# RAIL_Lephare example on LSST data

**Author:** Raphael Shirley, Edited by Tianqing Zhang

**Last successfully run:** Dec 18, 2025

This example notebook uses synthetic data produced by PZFlow in combination with several predefined SED templates and filter definition files.

In [None]:
import lephare as lp
import matplotlib.pyplot as plt
import numpy as np
import tables_io
from rail.utils.path_utils import find_rail_file

from rail import interactive as ri

Here we load previously created synthetic data

In [None]:
trainFile = find_rail_file("examples_data/testdata/output_table_conv_train.hdf5")
testFile = find_rail_file("examples_data/testdata/output_table_conv_test.hdf5")
traindata_io = tables_io.read(trainFile)
testdata_io = tables_io.read(testFile)

Retrieve all the required filter and template files

One could add or take out bandpasses by editing the configuration file. 

In [None]:
lephare_config_file = find_rail_file("examples_data/estimation_data/data/lsst.para")
lephare_config = lp.read_config(lephare_config_file)

lp.data_retrieval.get_auxiliary_data(keymap=lephare_config)

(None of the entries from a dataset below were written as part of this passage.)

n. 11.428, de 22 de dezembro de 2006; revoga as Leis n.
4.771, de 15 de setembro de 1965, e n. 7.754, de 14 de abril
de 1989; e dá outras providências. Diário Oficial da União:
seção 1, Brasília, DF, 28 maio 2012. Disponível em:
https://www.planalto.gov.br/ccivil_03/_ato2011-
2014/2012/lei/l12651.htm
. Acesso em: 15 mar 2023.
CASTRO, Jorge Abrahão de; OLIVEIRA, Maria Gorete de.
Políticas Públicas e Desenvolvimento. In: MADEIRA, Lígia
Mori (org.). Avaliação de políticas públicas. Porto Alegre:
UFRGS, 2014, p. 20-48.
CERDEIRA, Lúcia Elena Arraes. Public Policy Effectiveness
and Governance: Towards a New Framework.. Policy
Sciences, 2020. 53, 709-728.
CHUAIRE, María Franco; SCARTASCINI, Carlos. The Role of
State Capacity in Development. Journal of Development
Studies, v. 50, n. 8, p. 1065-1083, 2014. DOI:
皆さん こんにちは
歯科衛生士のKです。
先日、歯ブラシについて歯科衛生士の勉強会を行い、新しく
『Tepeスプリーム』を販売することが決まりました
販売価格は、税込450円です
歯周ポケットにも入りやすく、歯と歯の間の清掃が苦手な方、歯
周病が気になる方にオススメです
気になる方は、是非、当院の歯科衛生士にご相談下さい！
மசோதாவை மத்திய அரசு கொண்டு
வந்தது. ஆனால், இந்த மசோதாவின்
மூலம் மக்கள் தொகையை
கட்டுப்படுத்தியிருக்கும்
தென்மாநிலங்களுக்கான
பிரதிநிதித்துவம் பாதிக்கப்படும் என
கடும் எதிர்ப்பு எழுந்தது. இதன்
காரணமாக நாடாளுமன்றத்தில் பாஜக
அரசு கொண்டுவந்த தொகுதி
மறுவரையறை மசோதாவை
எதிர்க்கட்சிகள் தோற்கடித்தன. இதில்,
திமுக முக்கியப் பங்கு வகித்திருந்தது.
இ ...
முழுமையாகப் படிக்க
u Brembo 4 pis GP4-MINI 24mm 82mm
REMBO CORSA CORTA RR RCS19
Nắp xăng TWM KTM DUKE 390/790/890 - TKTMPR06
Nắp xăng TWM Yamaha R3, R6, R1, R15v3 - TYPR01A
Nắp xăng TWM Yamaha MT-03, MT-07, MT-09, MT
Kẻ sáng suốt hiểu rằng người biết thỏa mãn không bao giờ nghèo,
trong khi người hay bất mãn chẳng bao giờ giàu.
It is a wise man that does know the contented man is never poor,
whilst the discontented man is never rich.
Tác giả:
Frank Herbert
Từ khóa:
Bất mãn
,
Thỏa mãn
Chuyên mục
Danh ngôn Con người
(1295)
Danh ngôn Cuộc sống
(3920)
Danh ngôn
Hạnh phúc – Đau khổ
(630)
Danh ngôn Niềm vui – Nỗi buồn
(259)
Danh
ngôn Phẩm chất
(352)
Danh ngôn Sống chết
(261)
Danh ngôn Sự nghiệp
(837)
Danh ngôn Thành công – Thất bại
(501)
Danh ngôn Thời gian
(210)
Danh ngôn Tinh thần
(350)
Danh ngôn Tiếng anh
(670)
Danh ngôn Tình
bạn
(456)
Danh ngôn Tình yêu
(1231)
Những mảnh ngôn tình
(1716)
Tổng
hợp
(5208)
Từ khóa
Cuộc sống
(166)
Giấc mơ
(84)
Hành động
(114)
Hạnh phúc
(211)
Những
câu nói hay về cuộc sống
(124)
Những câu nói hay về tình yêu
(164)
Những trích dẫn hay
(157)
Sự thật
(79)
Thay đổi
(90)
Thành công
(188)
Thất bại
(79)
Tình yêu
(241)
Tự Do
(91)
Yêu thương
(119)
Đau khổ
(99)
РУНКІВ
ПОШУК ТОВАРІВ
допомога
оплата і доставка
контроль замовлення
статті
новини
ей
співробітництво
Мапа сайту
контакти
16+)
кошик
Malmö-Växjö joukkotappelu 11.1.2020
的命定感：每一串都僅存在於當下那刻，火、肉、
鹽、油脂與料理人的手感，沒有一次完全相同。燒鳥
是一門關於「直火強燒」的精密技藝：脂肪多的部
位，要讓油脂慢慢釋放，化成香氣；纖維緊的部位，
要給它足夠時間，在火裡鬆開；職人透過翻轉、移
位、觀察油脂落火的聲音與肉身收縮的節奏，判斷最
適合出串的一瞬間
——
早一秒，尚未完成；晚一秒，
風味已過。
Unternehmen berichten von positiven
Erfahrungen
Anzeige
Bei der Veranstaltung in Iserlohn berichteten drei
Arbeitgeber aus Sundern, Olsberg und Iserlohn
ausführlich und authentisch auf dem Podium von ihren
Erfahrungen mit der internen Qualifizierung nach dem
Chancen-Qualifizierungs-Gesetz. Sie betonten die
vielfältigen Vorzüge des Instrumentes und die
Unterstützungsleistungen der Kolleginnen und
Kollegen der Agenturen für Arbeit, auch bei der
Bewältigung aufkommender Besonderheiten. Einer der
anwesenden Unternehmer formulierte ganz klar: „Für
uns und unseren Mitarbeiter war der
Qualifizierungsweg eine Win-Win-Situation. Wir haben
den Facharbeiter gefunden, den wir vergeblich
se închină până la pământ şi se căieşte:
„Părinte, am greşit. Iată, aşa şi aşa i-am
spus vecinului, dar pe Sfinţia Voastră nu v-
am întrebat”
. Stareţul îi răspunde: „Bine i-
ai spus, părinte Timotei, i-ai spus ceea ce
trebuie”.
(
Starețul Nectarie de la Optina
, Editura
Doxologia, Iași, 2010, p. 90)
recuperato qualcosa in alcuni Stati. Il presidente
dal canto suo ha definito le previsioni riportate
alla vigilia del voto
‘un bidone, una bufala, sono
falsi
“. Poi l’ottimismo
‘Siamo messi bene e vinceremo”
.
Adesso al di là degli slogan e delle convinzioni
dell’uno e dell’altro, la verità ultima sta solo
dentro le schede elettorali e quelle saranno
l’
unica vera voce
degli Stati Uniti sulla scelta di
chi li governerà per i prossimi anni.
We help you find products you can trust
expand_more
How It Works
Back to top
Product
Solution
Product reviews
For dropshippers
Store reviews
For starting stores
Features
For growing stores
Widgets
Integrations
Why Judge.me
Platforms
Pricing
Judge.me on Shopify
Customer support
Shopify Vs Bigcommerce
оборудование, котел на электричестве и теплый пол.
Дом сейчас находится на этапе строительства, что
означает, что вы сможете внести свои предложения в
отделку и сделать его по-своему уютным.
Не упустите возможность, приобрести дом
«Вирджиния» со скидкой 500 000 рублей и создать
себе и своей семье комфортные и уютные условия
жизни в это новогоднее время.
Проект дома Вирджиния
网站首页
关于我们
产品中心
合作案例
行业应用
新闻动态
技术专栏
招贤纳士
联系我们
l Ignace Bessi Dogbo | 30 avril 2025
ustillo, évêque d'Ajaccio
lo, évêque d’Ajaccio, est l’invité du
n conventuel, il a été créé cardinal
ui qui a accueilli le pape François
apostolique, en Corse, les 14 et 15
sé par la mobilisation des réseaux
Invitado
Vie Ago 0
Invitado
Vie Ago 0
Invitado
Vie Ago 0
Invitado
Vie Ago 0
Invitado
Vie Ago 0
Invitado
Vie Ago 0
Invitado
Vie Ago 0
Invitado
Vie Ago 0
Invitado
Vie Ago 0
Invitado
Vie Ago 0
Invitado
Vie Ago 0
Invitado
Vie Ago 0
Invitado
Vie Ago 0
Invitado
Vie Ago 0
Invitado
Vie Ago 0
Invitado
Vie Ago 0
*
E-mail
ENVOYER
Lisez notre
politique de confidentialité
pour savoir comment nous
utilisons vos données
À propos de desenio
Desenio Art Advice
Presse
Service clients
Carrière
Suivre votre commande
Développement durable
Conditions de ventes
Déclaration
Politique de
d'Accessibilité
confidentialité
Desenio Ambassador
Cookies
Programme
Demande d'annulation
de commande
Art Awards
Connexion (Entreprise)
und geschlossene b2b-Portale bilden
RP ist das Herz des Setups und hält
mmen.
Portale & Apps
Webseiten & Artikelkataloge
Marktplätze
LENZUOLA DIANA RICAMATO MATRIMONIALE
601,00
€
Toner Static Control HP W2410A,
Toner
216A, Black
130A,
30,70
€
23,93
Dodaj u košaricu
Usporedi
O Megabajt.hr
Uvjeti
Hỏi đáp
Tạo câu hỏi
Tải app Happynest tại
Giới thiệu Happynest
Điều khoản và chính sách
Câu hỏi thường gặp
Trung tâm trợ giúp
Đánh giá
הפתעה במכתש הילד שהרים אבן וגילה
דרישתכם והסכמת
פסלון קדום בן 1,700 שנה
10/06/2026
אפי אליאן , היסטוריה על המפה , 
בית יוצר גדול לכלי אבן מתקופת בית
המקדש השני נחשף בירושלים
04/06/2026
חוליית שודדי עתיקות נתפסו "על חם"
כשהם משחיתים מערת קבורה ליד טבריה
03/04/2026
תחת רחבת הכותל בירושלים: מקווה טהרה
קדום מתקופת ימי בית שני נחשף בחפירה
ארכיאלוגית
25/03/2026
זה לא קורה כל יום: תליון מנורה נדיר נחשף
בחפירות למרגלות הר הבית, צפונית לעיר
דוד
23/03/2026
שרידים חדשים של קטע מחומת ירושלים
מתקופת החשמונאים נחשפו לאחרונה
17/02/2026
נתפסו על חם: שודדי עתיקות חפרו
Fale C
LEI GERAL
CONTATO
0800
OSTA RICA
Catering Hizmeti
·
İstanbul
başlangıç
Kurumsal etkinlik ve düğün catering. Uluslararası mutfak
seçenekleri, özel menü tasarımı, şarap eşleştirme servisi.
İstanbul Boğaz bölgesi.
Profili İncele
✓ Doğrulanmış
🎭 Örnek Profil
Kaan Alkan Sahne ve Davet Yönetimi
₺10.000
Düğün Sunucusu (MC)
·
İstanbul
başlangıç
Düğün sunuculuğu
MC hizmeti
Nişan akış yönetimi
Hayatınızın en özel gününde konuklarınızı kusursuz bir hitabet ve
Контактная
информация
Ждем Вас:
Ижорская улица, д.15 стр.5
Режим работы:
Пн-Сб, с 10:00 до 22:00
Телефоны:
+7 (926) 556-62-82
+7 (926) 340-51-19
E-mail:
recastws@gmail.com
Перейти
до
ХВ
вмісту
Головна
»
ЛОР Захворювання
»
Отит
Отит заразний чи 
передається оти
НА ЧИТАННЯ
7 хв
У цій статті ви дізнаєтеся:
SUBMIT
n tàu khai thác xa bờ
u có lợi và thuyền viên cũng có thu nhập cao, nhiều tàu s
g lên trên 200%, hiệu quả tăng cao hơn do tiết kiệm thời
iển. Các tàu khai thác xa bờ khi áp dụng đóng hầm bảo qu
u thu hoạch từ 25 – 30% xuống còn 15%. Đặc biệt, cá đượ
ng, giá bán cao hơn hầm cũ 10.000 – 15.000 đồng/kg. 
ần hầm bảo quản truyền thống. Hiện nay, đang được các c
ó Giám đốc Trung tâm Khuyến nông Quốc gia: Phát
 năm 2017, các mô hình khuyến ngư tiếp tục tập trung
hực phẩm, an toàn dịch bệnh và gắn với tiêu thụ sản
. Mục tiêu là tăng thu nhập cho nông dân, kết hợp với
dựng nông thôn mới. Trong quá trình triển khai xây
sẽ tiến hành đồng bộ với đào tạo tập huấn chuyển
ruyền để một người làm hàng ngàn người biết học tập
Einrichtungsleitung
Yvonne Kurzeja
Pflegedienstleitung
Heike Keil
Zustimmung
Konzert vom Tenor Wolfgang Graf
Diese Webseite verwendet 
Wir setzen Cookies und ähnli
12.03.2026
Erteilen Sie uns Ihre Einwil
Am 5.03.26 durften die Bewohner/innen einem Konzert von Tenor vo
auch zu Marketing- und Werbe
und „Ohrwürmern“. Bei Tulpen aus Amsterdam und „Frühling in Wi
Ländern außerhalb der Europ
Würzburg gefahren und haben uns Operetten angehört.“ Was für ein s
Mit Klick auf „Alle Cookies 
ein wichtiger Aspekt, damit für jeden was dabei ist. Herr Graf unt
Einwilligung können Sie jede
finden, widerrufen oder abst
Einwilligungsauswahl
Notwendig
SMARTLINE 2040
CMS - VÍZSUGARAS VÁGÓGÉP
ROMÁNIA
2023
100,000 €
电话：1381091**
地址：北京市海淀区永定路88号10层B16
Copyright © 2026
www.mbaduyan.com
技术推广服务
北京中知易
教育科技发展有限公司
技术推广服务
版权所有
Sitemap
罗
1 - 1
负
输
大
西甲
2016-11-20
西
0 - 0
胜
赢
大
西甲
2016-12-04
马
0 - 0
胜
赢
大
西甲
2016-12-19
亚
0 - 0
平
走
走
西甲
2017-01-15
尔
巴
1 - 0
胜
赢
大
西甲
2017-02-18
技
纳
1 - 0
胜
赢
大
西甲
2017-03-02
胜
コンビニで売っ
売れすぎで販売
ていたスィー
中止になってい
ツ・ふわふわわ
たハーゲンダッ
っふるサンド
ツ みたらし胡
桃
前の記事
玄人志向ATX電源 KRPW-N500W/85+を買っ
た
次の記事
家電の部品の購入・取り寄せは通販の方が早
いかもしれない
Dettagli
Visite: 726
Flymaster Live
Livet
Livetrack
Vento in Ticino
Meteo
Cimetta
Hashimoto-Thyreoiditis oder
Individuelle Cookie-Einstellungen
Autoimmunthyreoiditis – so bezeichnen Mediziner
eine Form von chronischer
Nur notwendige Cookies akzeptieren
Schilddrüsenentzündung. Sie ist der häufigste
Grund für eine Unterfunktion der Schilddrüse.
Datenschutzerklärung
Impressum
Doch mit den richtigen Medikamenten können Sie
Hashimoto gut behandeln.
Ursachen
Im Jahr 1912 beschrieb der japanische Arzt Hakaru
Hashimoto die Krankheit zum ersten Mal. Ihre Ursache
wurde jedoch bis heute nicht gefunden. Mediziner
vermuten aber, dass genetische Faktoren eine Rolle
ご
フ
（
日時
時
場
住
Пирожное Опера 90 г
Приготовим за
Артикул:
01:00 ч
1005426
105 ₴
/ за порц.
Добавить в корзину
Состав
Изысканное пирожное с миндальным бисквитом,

We use the inform stage to create the library of SEDs with various redshifts, extinction parameters, and reddening values. This typically takes ~3-4 minutes.

In [None]:
lephare_model = ri.estimation.algos.lephare.lephare_informer(
    input=traindata_io,
    name="lephare",
    nondetect_val=np.nan,
    hdf5_groupname="",
    # Use a sparse redshift grid to speed up the notebook
    zmin=0,
    zmax=3,
    nzbins=31,
    lephare_config=lephare_config,  # this is important if you want to modify your default setup with the parameter file
)

Now we take the sythetic test data, and find the best fits from the library. This results in a PDF, zmode, and zmean for each input test data. Takes ~2 minutes to run on 1500 inputs.

In [None]:
lephare_estimated = ri.estimation.algos.lephare.lephare_estimator(
    input=testdata_io,
    nondetect_val=np.nan,
    model=lephare_model["model"],
    hdf5_groupname="",
    aliases=dict(input="test_data", output="lephare_estim"),
)

An example lephare PDF and comparison to the true value

In [None]:
indx = 0
zgrid = np.linspace(0, 3, 31)
plt.plot(
    zgrid,
    np.squeeze(lephare_estimated["output"][indx].pdf(zgrid)),
    label="Estimated PDF",
)
plt.axvline(x=testdata_io["redshift"][indx], color="r", label="True redshift")
plt.legend()
plt.xlabel("z")
plt.show()

More example fits

In [None]:
indxs = [8, 16, 32, 64, 128, 256, 512, 1024]
zgrid = np.linspace(0, 3, 31)
fig, axs = plt.subplots(2, 4, figsize=(20, 6))
for i, indx in enumerate(indxs):
    ax = axs[i // 4, i % 4]
    ax.plot(
        zgrid,
        np.squeeze(lephare_estimated["output"][indx].pdf(zgrid)),
        label="Estimated PDF",
    )
    ax.axvline(x=testdata_io["redshift"][indx], color="r", label="True redshift")
    ax.set_xlabel("z")

Histogram of the absolute difference between lephare estimate and true redshift

In [None]:
estimate_diff_from_truth = np.abs(
    lephare_estimated["output"].ancil["zmode"] - testdata_io["redshift"]
)

plt.figure()
plt.hist(estimate_diff_from_truth, 100)
plt.xlabel("abs(z_estimated - z_true)")
plt.show()

Let's compare the estimated median redshift vs. the true redshift in a scatter plot. 

In [None]:
truez = testdata_io["redshift"]

plt.figure(figsize=(8, 8))
plt.scatter(truez, lephare_estimated["output"].median(), s=3)
plt.plot([-1, 3], [-1, 3], "k--")
plt.xlim([-0.1, 3])
plt.ylim([-0.1, 3])

plt.xlabel("redshift", fontsize=12)
plt.ylabel("z mode", fontsize=12)